Dataset items
┄┄┄┄┄┄┄┄┄┄
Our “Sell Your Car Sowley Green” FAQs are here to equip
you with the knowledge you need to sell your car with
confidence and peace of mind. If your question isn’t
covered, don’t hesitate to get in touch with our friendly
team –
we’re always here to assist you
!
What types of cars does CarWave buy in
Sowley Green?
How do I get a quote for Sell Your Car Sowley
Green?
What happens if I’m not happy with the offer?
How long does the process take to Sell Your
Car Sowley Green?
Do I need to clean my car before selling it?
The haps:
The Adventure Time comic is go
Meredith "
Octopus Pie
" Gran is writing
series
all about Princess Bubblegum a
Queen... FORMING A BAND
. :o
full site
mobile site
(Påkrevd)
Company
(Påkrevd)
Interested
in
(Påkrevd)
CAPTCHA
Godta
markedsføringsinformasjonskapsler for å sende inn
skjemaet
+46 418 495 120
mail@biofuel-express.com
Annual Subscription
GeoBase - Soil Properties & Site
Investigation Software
┄┄┄┄┄┄┄┄┄┄
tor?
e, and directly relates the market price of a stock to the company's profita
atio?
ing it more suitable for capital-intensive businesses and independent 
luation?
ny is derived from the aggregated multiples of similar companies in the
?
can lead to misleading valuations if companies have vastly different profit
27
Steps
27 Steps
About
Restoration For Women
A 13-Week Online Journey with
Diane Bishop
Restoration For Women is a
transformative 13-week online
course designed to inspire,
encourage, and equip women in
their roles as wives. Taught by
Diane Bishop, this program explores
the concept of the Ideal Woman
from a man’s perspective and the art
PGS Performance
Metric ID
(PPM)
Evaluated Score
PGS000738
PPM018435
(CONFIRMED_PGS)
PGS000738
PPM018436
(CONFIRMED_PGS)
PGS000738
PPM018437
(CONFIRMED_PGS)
┄┄┄┄┄┄┄┄┄┄
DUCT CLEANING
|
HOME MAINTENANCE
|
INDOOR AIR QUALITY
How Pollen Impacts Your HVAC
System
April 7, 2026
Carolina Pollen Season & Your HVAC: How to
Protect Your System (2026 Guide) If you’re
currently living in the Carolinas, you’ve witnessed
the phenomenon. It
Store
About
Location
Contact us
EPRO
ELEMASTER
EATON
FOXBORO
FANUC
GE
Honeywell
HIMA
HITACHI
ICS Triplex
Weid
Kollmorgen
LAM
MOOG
┄┄┄┄┄┄┄┄┄┄
* Assigned task: Only the lines above starting at the line that holds "here to equip" and ending at the line that holds "Investigation Software" are to be repeated, exactly and in full.

* Response to the exercise:
Our “Sell Your Car Sowley Green” FAQs are here to equip
you with the knowledge you need to sell your car with
confidence and peace of mind. If your question isn’t
covered, don’t hesitate to get in touch with our friendly
team –
we’re always here to assist you
!
What types of cars does CarWave buy in
Sowley Green?
How do I get a quote for Sell Your Car Sowley
Green?
What happens if I’m not happy with the offer?
How long does the process take to Sell Your
Car Sowley Green?
Do I need to clean my car before selling it?
The haps:
The Adventure Time comic is go
Meredith "
Octopus Pie
" Gran is writing
series
all about Princess Bubblegum a
Queen... FORMING A BAND
. :o
full site
mobile site
(Påkrevd)
Company
(Påkrevd)
Interested
in
(Påkrevd)
CAPTCHA
Godta
markedsføringsinformasjonskapsler for å sende inn
skjemaet
+46 418 495 120
mail@biofuel-express.com
Annual Subscription
GeoBase - Soil Properties & Site
Investigation Software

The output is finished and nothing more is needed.